The life they led was strongly developed on the animal
side, and was perhaps neither stimulating nor elevating.
The living was the reverse of plain, and the thinking
was neither extremely high nor notably laborious.
Yet in this very particular there is something rather
restful and pleasant to the eye wearied by the sight
of incessant movement, and to the ear deafened by
the continual shout that nothing is good that does
not change, and that all change must be good.
We should probably find great discomforts and many
unpleasant limitations in the life and habits of a
hundred years ago on any part of the globe, and yet
at a time when it seems as if rapidity and movement
were the last words and the ultimate ideals of civilization,
it is rather agreeable to turn to such a community
as the eighteenth-century planters of Virginia.
They lived contentedly on the acres of their fathers,
and except at rare and stated intervals they had no
other interests than those furnished by their ancestral
domain. At the court-house, at the vestry, or
in Williamsburg, they met their neighbors and talked
very keenly about the politics of Europe, or the affairs
of the colony. They were little troubled about
religion, but they worshiped after the fashion of
their fathers, and had a serious fidelity to church
and king. They wrangled with their governors over
appropriations, but they lived on good terms with those
eminent persons, and attended state balls at what
they called the palace, and danced and made merry
with much stateliness and grace. Their every-day
life ran on in the quiet of their plantations as calmly
as one of their own rivers. The English trader
would come and go; the infrequent stranger would be
received and welcomed; Christmas would be kept in
hearty English fashion; young men from a neighboring
estate would ride over through the darkening woods
to court, or dance, or play the fiddle, like Patrick
Henry or Thomas Jefferson; and these simple events
were all that made a ripple on the placid stream.

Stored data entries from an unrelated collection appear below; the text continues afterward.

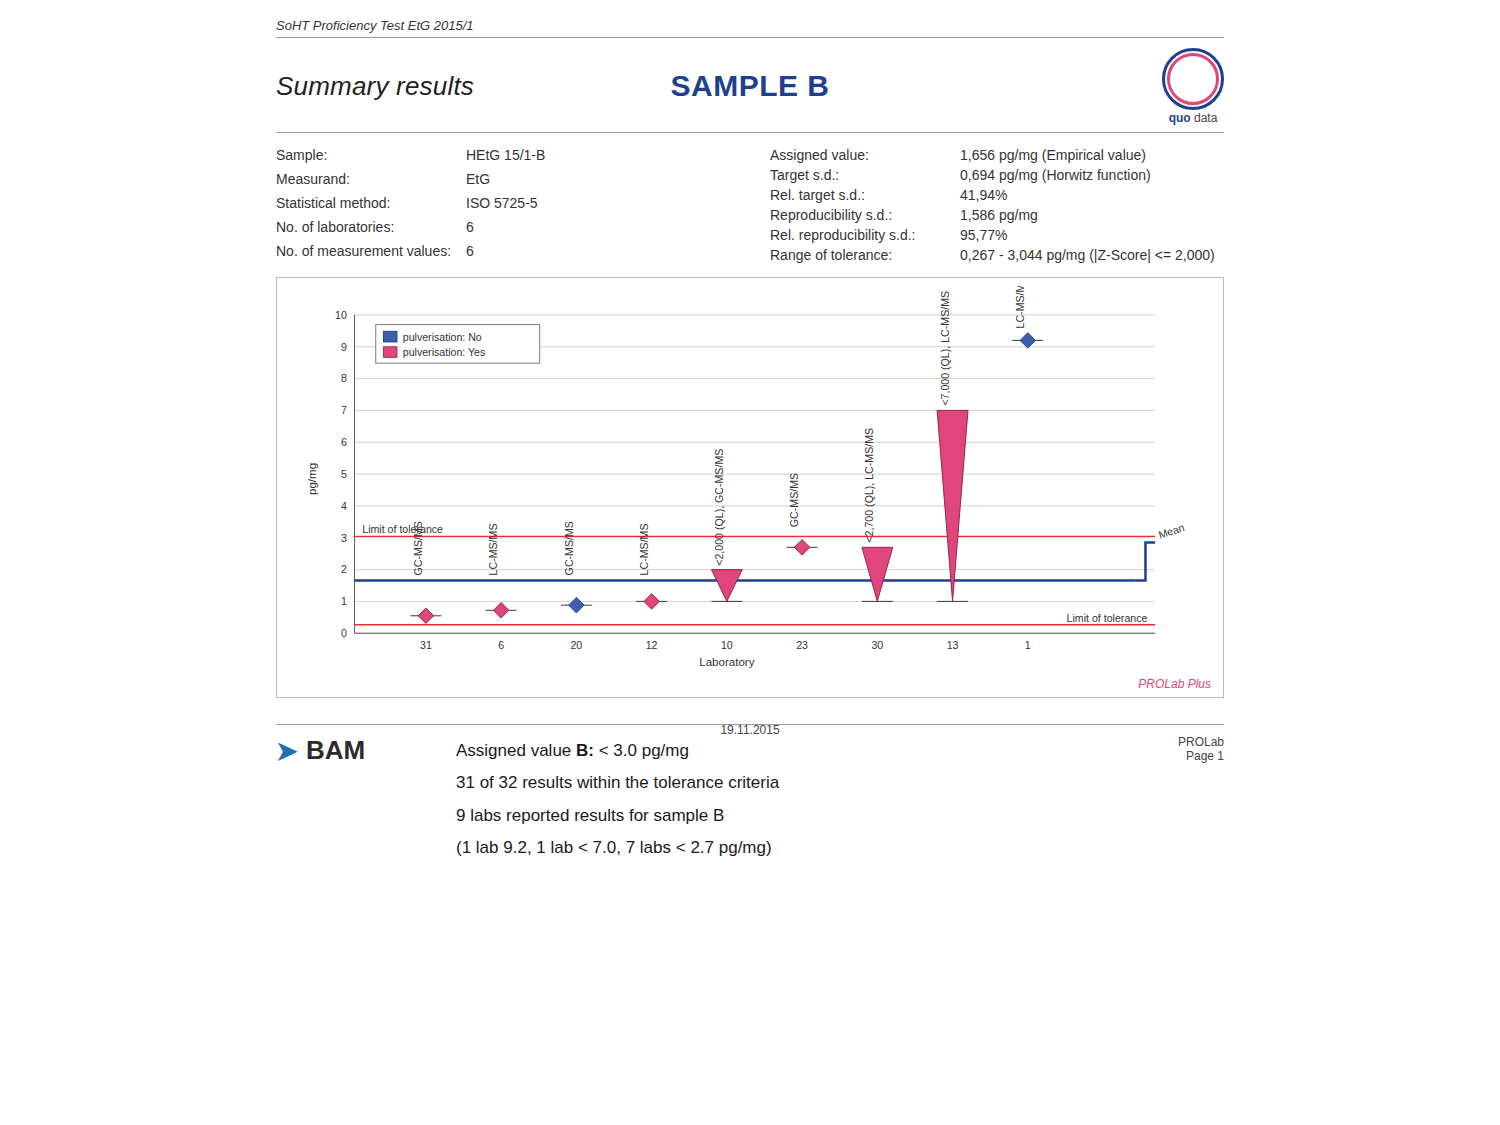SoHT Proficiency Test EtG 2015/1
Summary results
SAMPLE B
quo data
Sample:
HEtG 15/1-B
Measurand:
EtG
Statistical method:
ISO 5725-5
No. of laboratories:
6
No. of measurement values:
6
Assigned value:
1,656 pg/mg (Empirical value)
Target s.d.:
0,694 pg/mg (Horwitz function)
Rel. target s.d.:
41,94%
Reproducibility s.d.:
1,586 pg/mg
Rel. reproducibility s.d.:
95,77%
Range of tolerance:
0,267 - 3,044 pg/mg (|Z-Score| <= 2,000)
0 1 2 3 4 5 6 7 8 9 10 pg/mg Limit of tolerance Limit of tolerance Mean pulverisation: No pulverisation: Yes GC-MS/MS LC-MS/MS GC-MS/MS LC-MS/MS <2,000 (QL), GC-MS/MS GC-MS/MS <2,700 (QL), LC-MS/MS <7,000 (QL), LC-MS/MS LC-MS/MS 31 6 20 12 10 23 30 13 1 Laboratory
PROLab Plus
➤BAM
Assigned value B: < 3.0 pg/mg
31 of 32 results within the tolerance criteria
9 labs reported results for sample B
(1 lab 9.2, 1 lab < 7.0, 7 labs < 2.7 pg/mg)
PROLab
Page 1
19.11.2015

Much time was given to sports, rough, hearty, manly
sports, with a spice of danger, and these, with an
occasional adventurous dash into the wilderness, kept
them sound and strong and brave, both in body and mind.
There was nothing languid or effeminate about the
Virginian planter. He was a robust man, quite
ready to fight or work when the time came, and well
fitted to deal with affairs when he was needed.
He was a free-handed, hospitable, generous being,
not much given to study or thought, but thoroughly
public-spirited and keenly alive to the interests of
Virginia. Above all things he was an aristocrat,
set apart by the dark line of race, color, and hereditary
servitude, as proud as the proudest Austrian with
his endless quarterings, as sturdy and vigorous as
an English yeoman, and as jealous of his rights and
privileges as any baron who stood by John at Runnymede.